* BEGIN LISTED RECORDS *

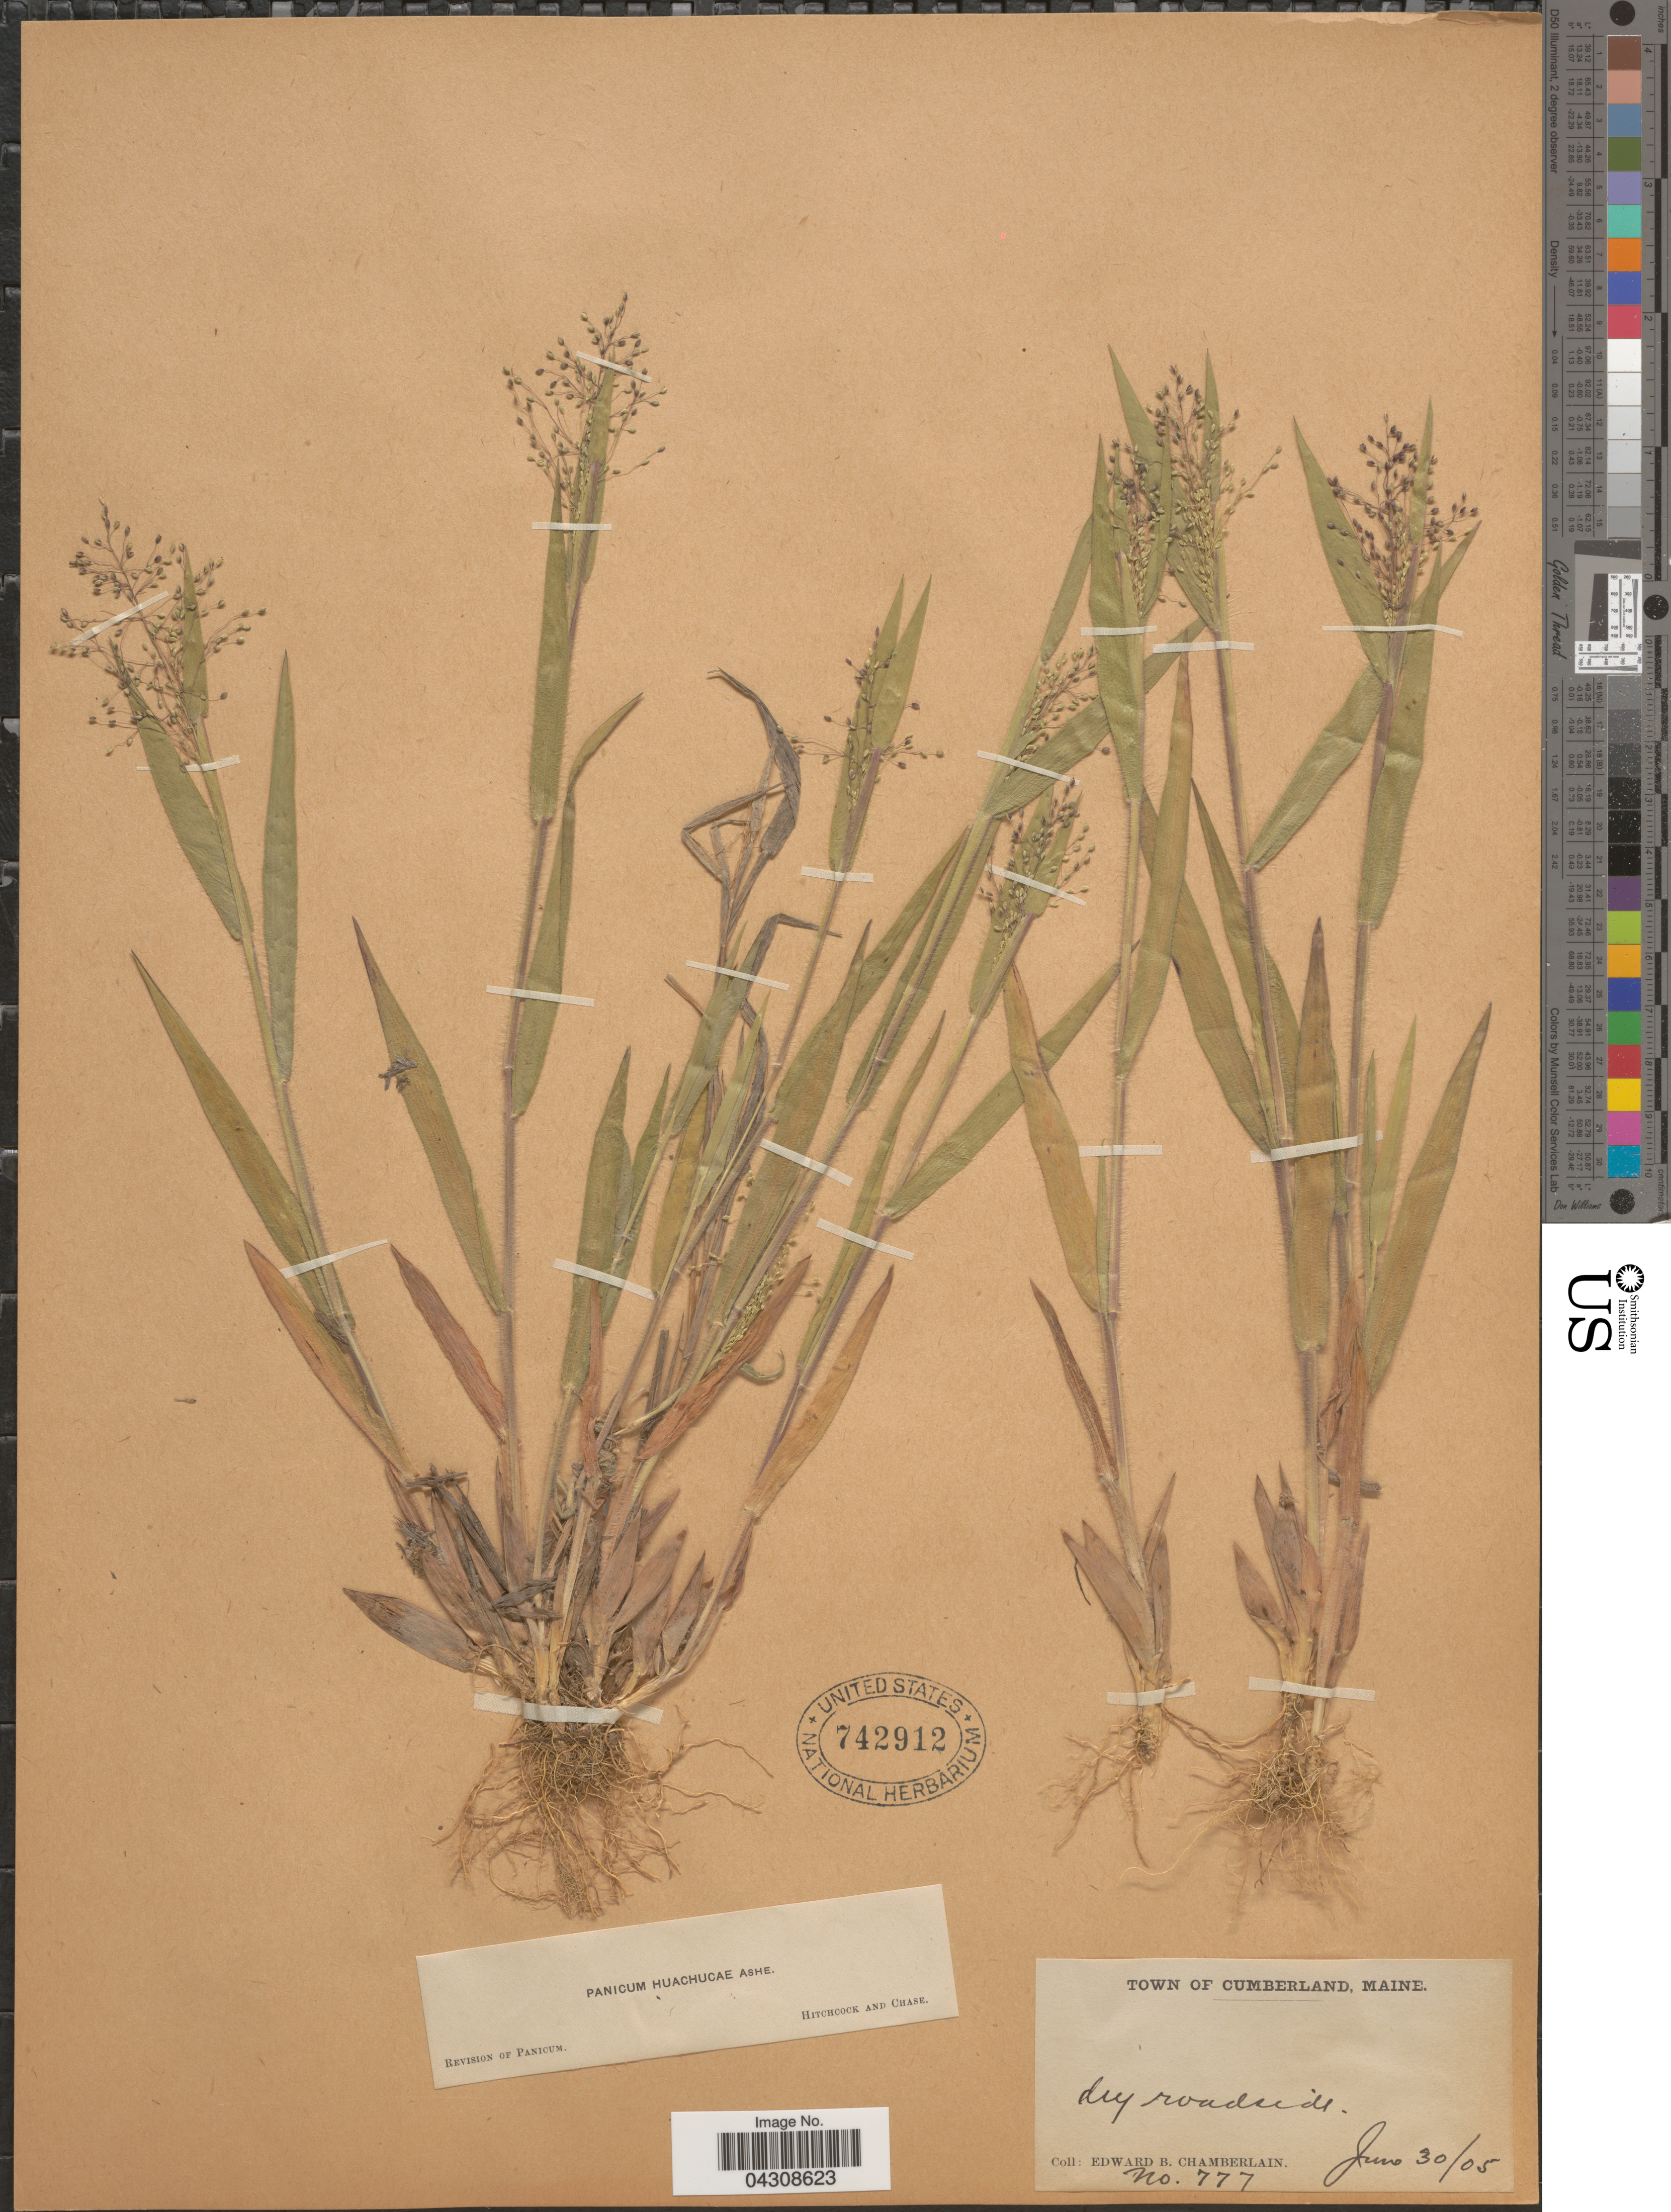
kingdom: Plantae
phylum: Tracheophyta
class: Liliopsida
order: Poales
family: Poaceae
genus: Dichanthelium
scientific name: Dichanthelium acuminatum var. acuminatum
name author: (Sw.) Gould & C.A. Clark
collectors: E. Chamberlain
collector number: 777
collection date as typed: Transcribed d/m/y: 30/6/5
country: United States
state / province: Maine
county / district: Cumberland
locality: Cumberland.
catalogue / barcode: US 742912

* END LISTED RECORDS *

Update the material above by changing "locality" to "site" and keeping every other line unchanged. Leave the picture out of your version.

FINAL ANSWER =>
kingdom: Plantae
phylum: Tracheophyta
class: Liliopsida
order: Poales
family: Poaceae
genus: Dichanthelium
scientific name: Dichanthelium acuminatum var. acuminatum
name author: (Sw.) Gould & C.A. Clark
collectors: E. Chamberlain
collector number: 777
collection date as typed: Transcribed d/m/y: 30/6/5
country: United States
state / province: Maine
county / district: Cumberland
site: Cumberland.
catalogue / barcode: US 742912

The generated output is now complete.